It’s that time of year. The beach and the mountains are calling. You might be getting invitations to weddings in far-flung locales. And in the middle of the year, most of us are itching for a break from the daily routine. So, our internet browser entries are full of vacation searches that our bank account may not be ready to support. If you’re considering a personal loan to fund your travel shortfall, check out this article first and be prepared.

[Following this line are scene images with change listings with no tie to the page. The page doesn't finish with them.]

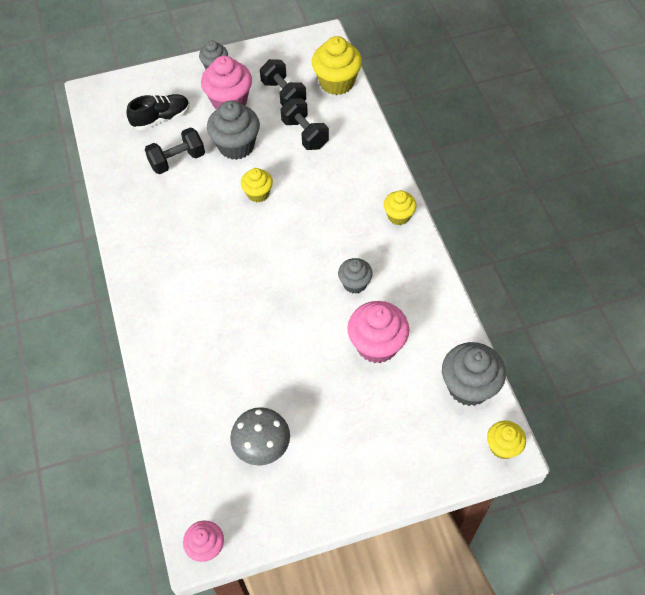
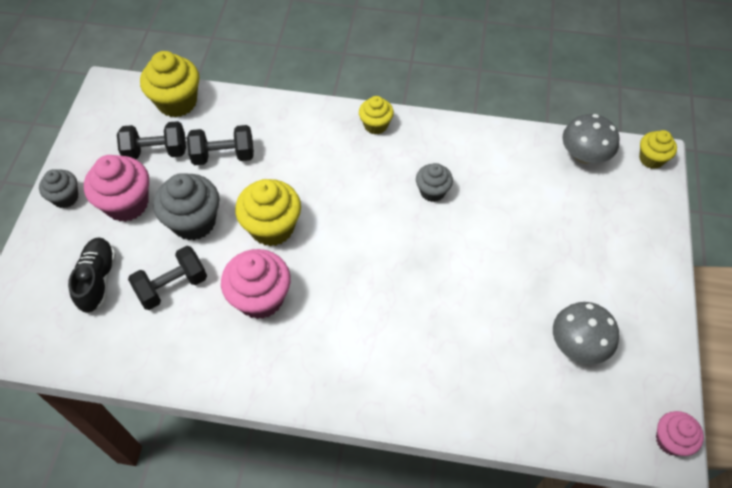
camera: 65 degrees left, 0 degrees up
black dumbbell [145,127,205,174] -> black dumbbell turned 60 degrees clockwise [128,246,207,310]
yellow cupcake [241,168,273,202] -> yellow cupcake [235,179,301,246], size x1.69
pink cupcake [347,301,409,363] -> pink cupcake moved to [221,249,291,319]
grey cupcake [442,342,506,406] -> grey mushroom [562,114,619,164]

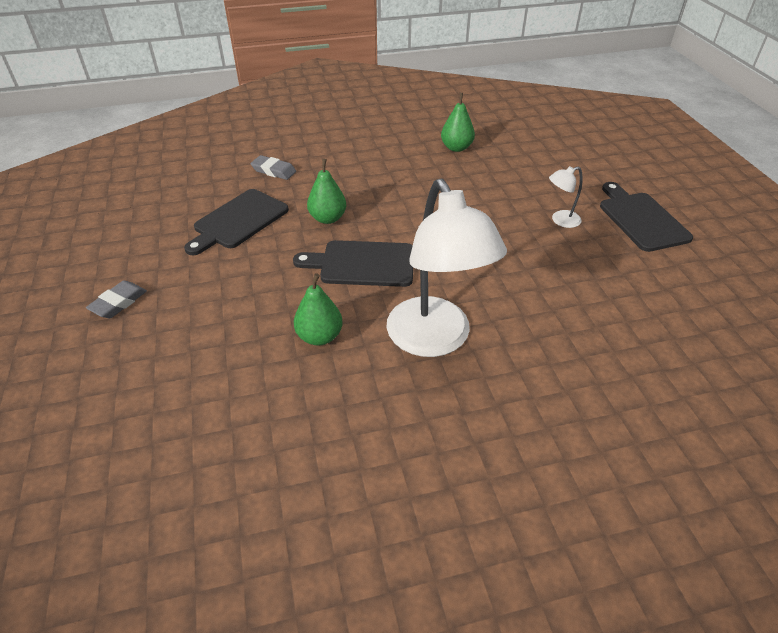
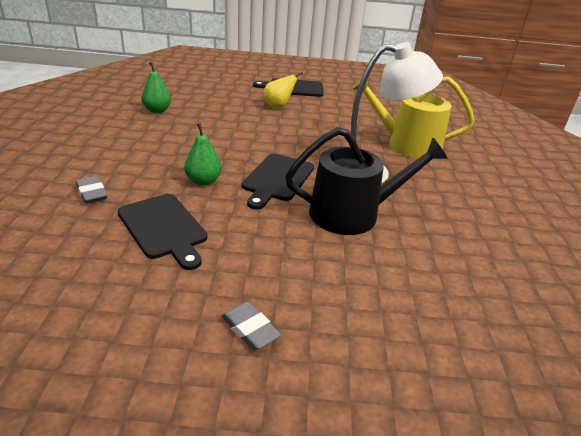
camera: 75 degrees left, 10 degrees down
grey eraser [251,155,296,180] -> grey eraser turned 75 degrees counterclockwise [76,176,107,204]
green pear [294,273,343,346] -> black watering can [285,127,448,235]
white lamp [549,166,583,228] -> yellow pear [263,72,303,108]
none -> yellow watering can [352,76,475,158]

Things to consider before you take out a vacation loan
Taking out a loan for travel is a tough call. These loans are usually unsecured, so interest rates can skyrocket depending on your credit score. For example, let’s say you borrow $10,000 with a 36-month term. At 18% APR, that equals a $343.33 monthly payment. If you take the full 36 months to pay it, the added interest means you spend $12,360. And for three years, you’ll be stuck paying a note that might hinder your ability to enjoy future trips.So, ask yourself these questions before you take out a vacation loan?

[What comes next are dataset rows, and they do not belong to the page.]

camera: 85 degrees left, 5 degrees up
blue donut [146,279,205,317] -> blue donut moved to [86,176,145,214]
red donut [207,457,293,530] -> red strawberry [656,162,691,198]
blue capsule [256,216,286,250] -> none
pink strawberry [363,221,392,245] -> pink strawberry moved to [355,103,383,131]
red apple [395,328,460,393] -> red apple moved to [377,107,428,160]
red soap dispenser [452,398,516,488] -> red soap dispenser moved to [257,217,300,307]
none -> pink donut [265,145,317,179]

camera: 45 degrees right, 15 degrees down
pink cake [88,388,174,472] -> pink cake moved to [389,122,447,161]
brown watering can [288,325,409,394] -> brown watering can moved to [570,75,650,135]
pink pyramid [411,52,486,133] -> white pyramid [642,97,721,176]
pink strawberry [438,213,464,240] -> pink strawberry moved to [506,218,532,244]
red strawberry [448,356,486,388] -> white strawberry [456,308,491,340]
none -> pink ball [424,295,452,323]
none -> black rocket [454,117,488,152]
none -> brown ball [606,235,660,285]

- Is this trip nice or necessary?
- Can I really afford the monthly note?
- Are there less expensive alternatives to taking this vacation?
Only you can decide the answer to the first question, but here are some tips to help you answer the last two.
Look at your budget
Creating and keeping a personal budget is critical. The numbers don’t lie, and they will let you know exactly how much you can afford to spend on a vacation. But don’t approach your budget as a rule-imposing killjoy. Instead, look at it as a tool that creates flexibility. In the scenario mentioned earlier, your budget will allow you to afford $200 a month. Suppose the vacation is nice but not necessary. In that case, you can take money from other non-essential areas of your budget to cover the remainder. Your budget will also let you know if there are ways to earn extra income to offset the cost. If you keep historical records of your budget, a quick look back may also remind you of a windfall that might help offset the vacation costs.

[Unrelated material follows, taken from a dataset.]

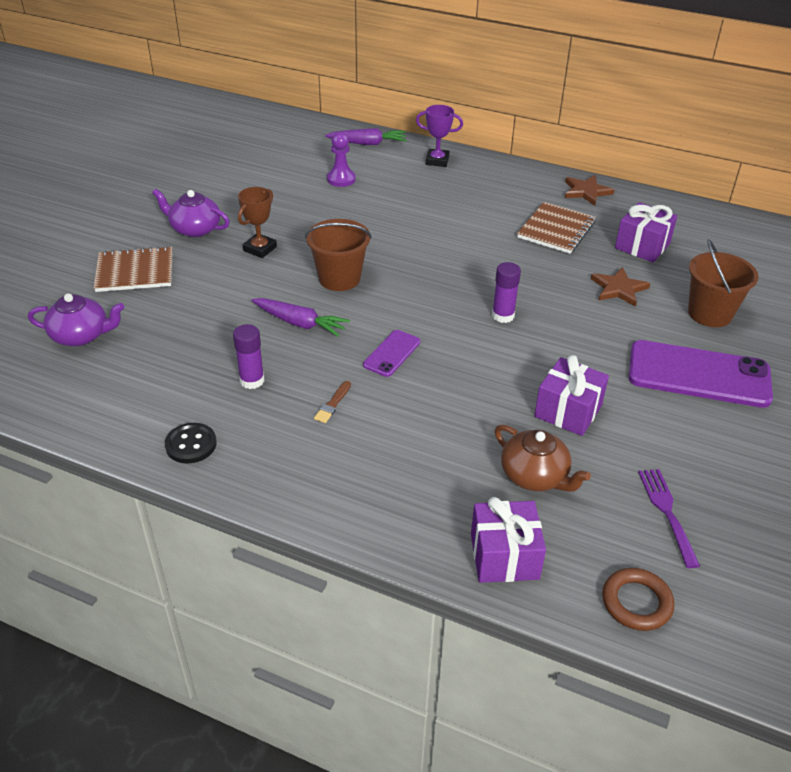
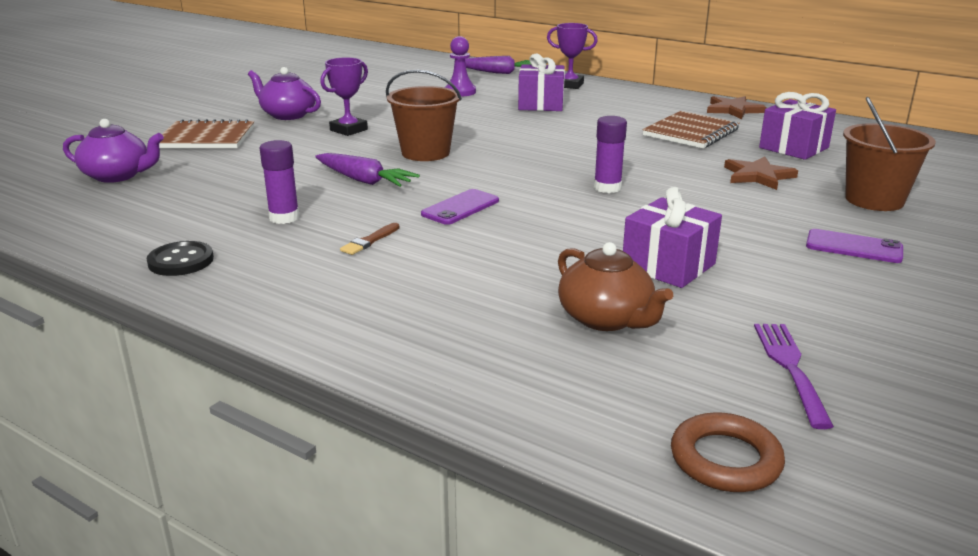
camera: 10 degrees right, 15 degrees down
brown trophy [238,187,277,258] -> purple trophy [320,57,368,136]
purple gift [471,497,546,583] -> purple gift moved to [518,53,565,111]
purple phone [629,340,773,408] -> purple phone [806,229,903,263], size x0.49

Look for cheaper ways to fund your vacation loan
Shopping around for the best deals on flights, fuel, and vacation rentals is easier than ever. So, do your homework on several travel sites and lock in the best deal possible. Remember, just because you borrow a set amount doesn’t mean you have to use all of it. So, if you borrow $10,000 but only use $7,000, you may be able to give the remainder back to the lender without penalty. Also, check the rate a lender is willing to give you versus your credit card interest rates. If you have a 0% introductory offer on a card, that may be an alternative. Finally, don’t forget to look for travel rewards and points on any credit cards you have.
How to avoid vacation loans
Of course, you can avoid a vacation loan altogether. If you decide the trip you want isn’t necessary, it doesn’t mean you can’t take it. It just means saving up for it. Taking the earlier loan example, you could save up for a fantastic $12,000 trip by putting away $343 per month. Then, you’d have the added security of not getting a credit hit if you had to miss a payment or make a smaller one. While you are saving for the big trip, you can take smaller vacations closer to home or opt for a staycation that fits your budget.
So, is a vacation loan a good idea?
It all boils down to your tolerance for debt and if you feel the trip is necessary. Either way, following the tips here, will give you the best chance of avoiding excessive financial strain and allowing you to really enjoy yourself on your next trip.